At the time of the deal, Yousuf Saeed Lootah, CEO of Lootah Biofuels, said in a statement: “This is an important step in our strategy to grow and expand our business globally, which is in line with the UAE’s goals spearhead global action to fight climate change.”
The sustainability theme sure is getting traction.
Beeah’s is over-drive
“Masdar has been leading the way towards renewable/clean energy for some time now,” said an energy industry analyst. “The UAE has already made headway – and committed significant investments – to be ready when the whole blue/green hydrogen movement catches on.
“At the same time, there are niche entities such as (Sharjah-based) Beeah Group that wants to generate energy from landfills, etc.
“The waste-to-energy category could well be the next big thing.”
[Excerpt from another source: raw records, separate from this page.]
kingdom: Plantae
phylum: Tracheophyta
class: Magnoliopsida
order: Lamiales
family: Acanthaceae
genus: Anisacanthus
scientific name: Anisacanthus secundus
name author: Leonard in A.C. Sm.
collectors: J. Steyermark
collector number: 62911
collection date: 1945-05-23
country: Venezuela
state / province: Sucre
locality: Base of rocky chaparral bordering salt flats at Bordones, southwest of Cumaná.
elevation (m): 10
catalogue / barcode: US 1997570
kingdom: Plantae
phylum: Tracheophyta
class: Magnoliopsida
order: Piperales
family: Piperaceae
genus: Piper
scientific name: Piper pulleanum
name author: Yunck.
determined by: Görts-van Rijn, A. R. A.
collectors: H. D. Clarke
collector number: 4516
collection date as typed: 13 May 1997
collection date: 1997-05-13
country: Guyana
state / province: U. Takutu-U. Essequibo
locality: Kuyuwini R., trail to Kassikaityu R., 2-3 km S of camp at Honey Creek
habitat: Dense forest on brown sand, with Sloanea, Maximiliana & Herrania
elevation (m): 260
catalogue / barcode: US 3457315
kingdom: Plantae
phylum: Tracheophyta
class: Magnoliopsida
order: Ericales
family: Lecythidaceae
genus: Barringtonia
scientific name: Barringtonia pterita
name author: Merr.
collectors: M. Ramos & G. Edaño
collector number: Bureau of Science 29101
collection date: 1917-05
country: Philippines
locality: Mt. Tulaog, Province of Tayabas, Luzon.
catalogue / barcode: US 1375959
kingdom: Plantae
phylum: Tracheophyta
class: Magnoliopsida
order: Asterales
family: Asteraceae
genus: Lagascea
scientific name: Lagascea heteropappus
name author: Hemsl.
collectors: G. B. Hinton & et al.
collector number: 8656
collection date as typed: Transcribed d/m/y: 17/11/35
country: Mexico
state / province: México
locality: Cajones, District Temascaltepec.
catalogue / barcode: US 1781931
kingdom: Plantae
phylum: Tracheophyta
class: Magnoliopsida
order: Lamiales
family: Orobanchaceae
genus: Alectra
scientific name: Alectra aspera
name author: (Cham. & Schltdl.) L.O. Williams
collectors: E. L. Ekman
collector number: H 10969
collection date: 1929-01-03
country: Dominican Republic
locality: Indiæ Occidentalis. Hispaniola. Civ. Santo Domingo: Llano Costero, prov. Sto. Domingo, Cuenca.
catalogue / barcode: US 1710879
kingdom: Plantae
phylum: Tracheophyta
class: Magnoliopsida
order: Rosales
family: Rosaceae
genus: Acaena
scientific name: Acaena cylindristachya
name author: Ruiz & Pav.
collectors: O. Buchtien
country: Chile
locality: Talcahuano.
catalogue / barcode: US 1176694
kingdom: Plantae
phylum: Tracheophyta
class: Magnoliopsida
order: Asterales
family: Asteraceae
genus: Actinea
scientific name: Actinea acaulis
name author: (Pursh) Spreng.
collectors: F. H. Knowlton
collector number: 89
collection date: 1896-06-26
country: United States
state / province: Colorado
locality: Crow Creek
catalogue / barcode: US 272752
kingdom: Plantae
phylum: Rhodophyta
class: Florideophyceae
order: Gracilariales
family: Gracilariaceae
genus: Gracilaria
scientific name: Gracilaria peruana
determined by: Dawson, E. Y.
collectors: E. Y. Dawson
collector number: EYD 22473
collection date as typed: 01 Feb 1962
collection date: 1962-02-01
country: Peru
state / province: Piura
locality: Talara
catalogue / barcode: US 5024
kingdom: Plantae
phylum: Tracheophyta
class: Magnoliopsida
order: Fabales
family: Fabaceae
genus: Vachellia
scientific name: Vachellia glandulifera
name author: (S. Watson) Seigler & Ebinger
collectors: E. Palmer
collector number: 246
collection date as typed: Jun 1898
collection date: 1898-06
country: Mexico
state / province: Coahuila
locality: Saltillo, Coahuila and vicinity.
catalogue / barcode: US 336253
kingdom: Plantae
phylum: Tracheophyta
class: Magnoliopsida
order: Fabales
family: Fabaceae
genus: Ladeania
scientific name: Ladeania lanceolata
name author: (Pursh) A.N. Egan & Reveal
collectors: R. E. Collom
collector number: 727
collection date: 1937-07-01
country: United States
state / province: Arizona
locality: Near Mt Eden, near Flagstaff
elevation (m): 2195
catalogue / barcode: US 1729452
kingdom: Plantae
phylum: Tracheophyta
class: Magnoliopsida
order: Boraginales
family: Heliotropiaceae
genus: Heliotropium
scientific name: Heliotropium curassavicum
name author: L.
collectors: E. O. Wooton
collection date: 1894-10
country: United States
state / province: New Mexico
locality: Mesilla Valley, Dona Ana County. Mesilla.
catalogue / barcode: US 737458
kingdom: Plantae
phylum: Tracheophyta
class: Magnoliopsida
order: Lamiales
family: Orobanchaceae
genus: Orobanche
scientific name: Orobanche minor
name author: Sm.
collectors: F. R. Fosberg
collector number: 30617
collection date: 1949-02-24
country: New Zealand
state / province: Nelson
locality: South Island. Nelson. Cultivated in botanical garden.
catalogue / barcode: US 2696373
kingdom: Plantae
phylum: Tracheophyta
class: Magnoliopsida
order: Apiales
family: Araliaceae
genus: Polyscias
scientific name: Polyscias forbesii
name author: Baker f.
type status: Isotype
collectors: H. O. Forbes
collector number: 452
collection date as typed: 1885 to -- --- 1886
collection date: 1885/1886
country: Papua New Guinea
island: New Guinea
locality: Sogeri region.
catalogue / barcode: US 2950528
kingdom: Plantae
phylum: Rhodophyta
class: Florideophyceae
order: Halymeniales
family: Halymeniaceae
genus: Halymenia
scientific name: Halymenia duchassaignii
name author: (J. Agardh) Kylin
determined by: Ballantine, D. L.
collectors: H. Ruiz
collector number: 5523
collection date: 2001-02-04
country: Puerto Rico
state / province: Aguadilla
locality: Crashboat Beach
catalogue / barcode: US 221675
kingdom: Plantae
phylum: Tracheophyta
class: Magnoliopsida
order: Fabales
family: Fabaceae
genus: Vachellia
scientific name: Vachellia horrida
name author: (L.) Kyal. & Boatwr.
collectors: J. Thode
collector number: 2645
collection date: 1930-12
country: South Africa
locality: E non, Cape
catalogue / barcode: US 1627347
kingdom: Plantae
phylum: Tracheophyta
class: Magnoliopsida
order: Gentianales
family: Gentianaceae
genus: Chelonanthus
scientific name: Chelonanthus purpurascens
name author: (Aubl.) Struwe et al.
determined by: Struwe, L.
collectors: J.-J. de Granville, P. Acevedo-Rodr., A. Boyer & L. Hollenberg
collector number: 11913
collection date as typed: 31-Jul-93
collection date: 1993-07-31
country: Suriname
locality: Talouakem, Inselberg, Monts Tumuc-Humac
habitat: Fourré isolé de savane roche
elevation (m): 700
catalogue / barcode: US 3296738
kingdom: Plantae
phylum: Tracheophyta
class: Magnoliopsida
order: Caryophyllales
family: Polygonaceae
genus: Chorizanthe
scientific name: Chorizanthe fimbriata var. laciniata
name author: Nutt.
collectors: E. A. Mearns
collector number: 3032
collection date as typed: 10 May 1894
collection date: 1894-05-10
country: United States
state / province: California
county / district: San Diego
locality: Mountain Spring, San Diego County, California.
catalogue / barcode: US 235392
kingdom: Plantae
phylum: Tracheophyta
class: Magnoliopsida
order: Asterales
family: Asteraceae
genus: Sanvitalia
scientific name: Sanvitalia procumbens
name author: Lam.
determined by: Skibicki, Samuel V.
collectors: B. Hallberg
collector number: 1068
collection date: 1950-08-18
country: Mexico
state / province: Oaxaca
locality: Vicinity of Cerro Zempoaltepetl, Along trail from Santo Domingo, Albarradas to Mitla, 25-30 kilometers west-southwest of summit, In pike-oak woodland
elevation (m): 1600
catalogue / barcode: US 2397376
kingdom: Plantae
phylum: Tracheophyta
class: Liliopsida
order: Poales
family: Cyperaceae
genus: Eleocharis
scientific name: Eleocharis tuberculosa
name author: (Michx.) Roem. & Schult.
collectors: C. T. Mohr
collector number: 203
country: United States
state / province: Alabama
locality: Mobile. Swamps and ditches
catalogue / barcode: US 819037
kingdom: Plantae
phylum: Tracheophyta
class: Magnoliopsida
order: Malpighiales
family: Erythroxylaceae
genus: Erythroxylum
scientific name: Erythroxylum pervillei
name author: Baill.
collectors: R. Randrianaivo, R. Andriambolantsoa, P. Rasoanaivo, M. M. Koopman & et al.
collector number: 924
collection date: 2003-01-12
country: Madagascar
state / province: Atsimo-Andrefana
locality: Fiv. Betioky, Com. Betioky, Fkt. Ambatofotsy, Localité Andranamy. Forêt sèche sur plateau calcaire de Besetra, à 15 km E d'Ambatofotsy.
Clearly, waste put to good use does have considerable merits. Not least in the favourable impact it would leave on the environment all round.
Big on recycling
The UAE businesses are also starting to put a premium on recycling prospects. One such is re.life market, the online marketplace for B2B buying and selling of recovered commodities. In 2022, the platform saw trade in more than 150,000 tones of recyclable material, generating more than Dh100 million from the transactions.
There are other businesses that have found value in and from recycling. Cartlow bills itself as a ‘reverse logistics platform’ and takes in products to give them a ‘second life whenever possible’. Extending the lifespan of such products adds up to a bit in reducing the environmental impact they may have from an earlier than-necessary disposal into a landfill.
The products are then sold through Cartflow’s ‘re-commerce platform’ after undergoing a full refurbishment.
Backing of investors
Private equity industry sources say that the UAE’s renewable-clean-recycled space and businesses within it will find it easier to tap new investments. Their moment in the sun has come, the sources add.
“Any business that can show they have something new to reduce the load on the environment will get serious attention,” said the head of an alt-investment firm. “Five or 10 years ago, agritech startups may not have received due attention from investors in the region. Now, they are at the center of any talk about investment priorities, because food security has raised their profile.
“The same will happen with businesses that make good use of waste and repurpose it. A ‘circular economy’ requires that.”
Putting waste to good use can be good business.